◆ What the task requires: Copy out every one of the records below word for word, leaving out the pictures.

◆ Data visualization images:
──────────
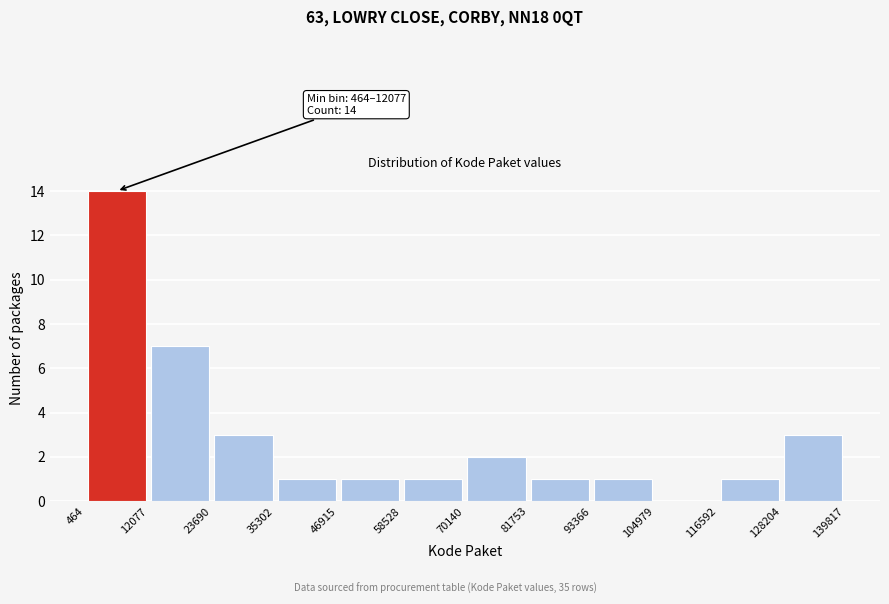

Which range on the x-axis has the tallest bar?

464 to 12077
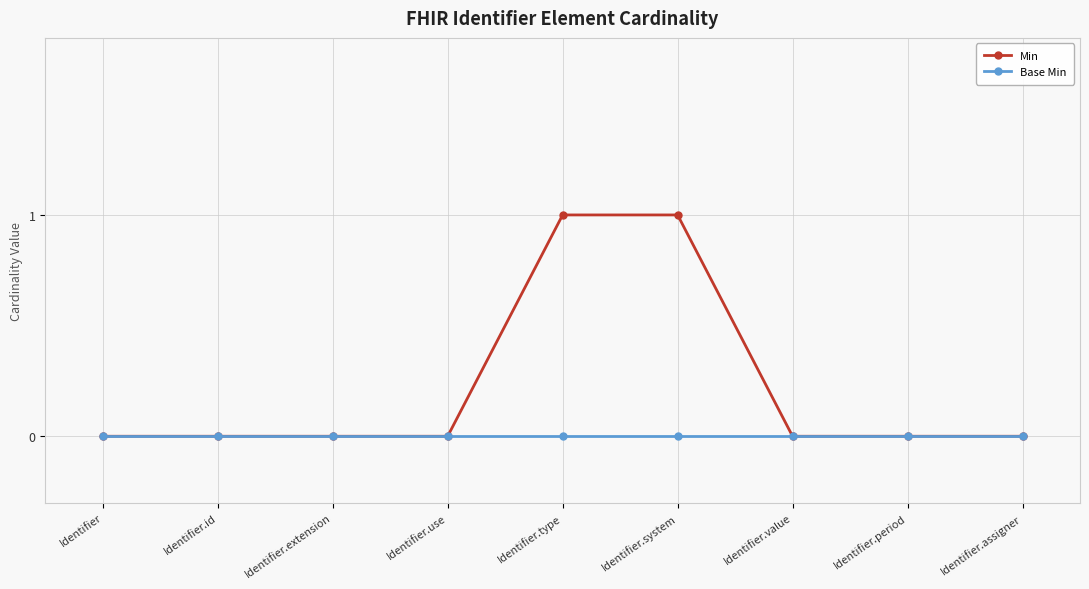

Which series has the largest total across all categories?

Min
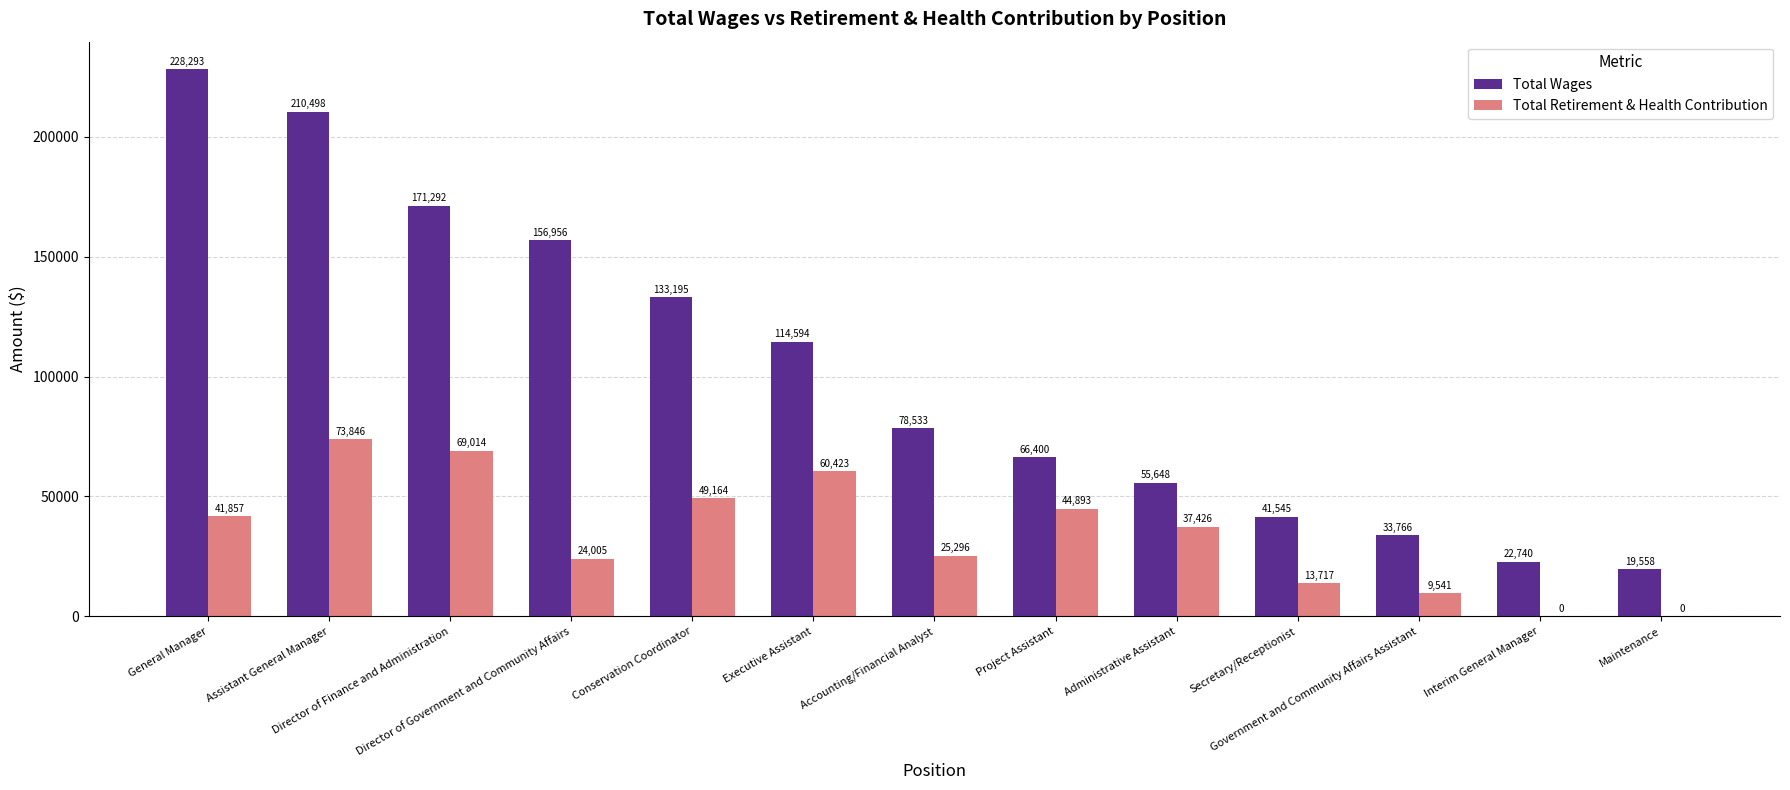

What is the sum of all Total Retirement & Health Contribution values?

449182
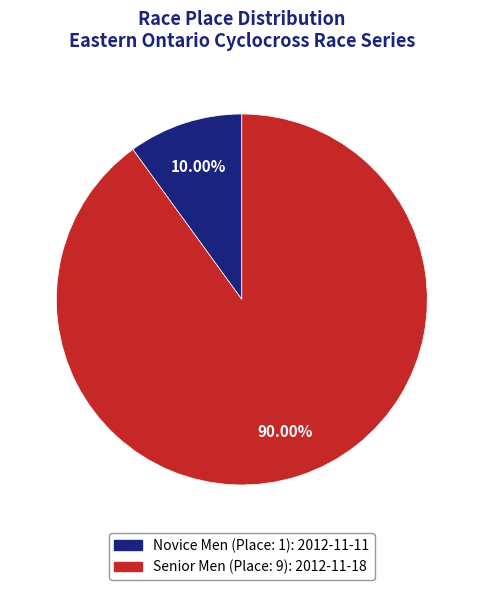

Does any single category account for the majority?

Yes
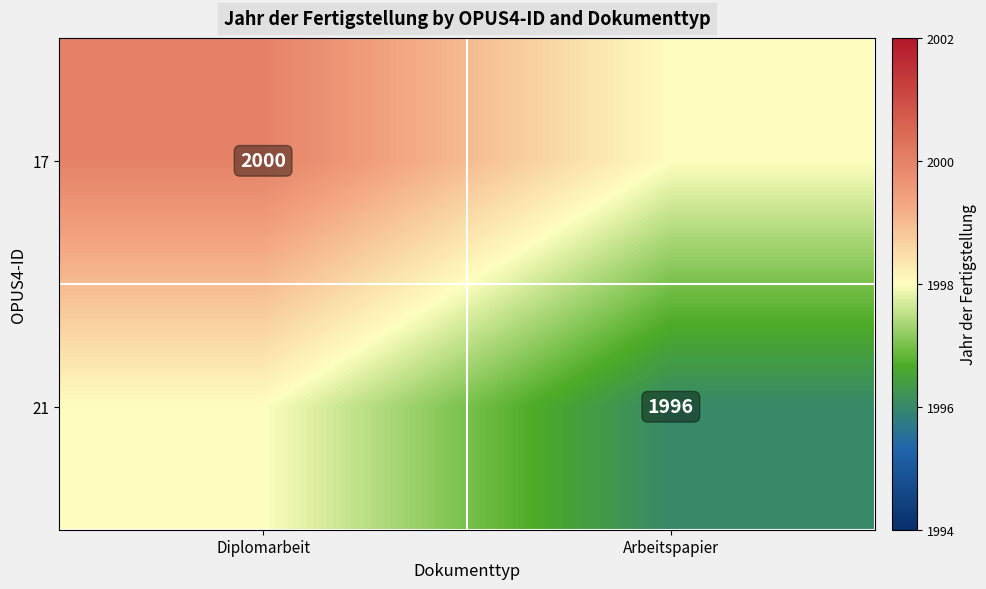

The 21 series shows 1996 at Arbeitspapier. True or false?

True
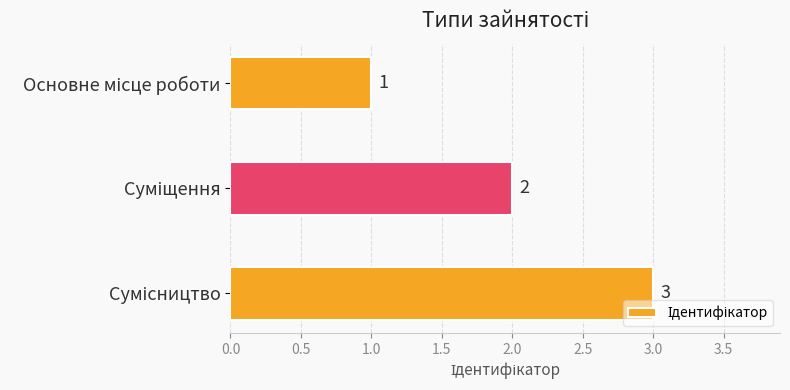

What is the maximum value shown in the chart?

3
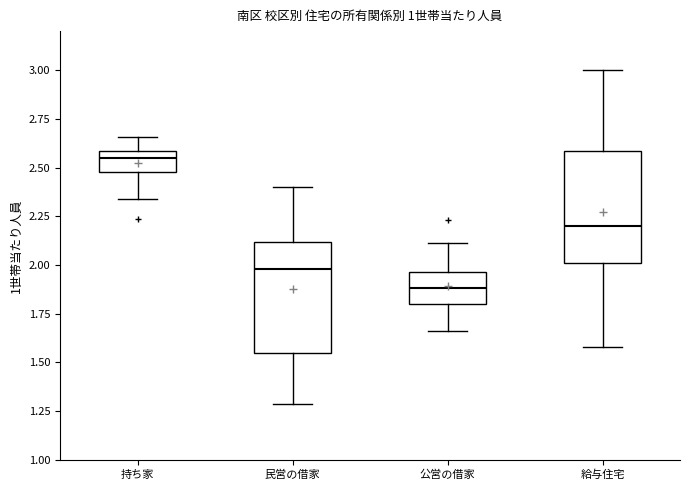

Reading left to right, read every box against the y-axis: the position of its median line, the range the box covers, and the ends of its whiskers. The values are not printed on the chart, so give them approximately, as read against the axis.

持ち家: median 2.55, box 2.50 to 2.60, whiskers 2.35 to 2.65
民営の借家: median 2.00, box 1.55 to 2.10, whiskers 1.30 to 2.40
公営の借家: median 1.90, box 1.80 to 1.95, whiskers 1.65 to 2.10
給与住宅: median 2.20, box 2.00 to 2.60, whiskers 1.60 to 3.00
──────────
◆ The answer:
Which range on the x-axis has the tallest bar?

464 to 12077

Which series has the largest total across all categories?

Min

What is the sum of all Total Retirement & Health Contribution values?

449182

Does any single category account for the majority?

Yes

The 21 series shows 1996 at Arbeitspapier. True or false?

True

What is the maximum value shown in the chart?

3

Reading left to right, read every box against the y-axis: the position of its median line, the range the box covers, and the ends of its whiskers. The values are not printed on the chart, so give them approximately, as read against the axis.

持ち家: median 2.55, box 2.50 to 2.60, whiskers 2.35 to 2.65
民営の借家: median 2.00, box 1.55 to 2.10, whiskers 1.30 to 2.40
公営の借家: median 1.90, box 1.80 to 1.95, whiskers 1.65 to 2.10
給与住宅: median 2.20, box 2.00 to 2.60, whiskers 1.60 to 3.00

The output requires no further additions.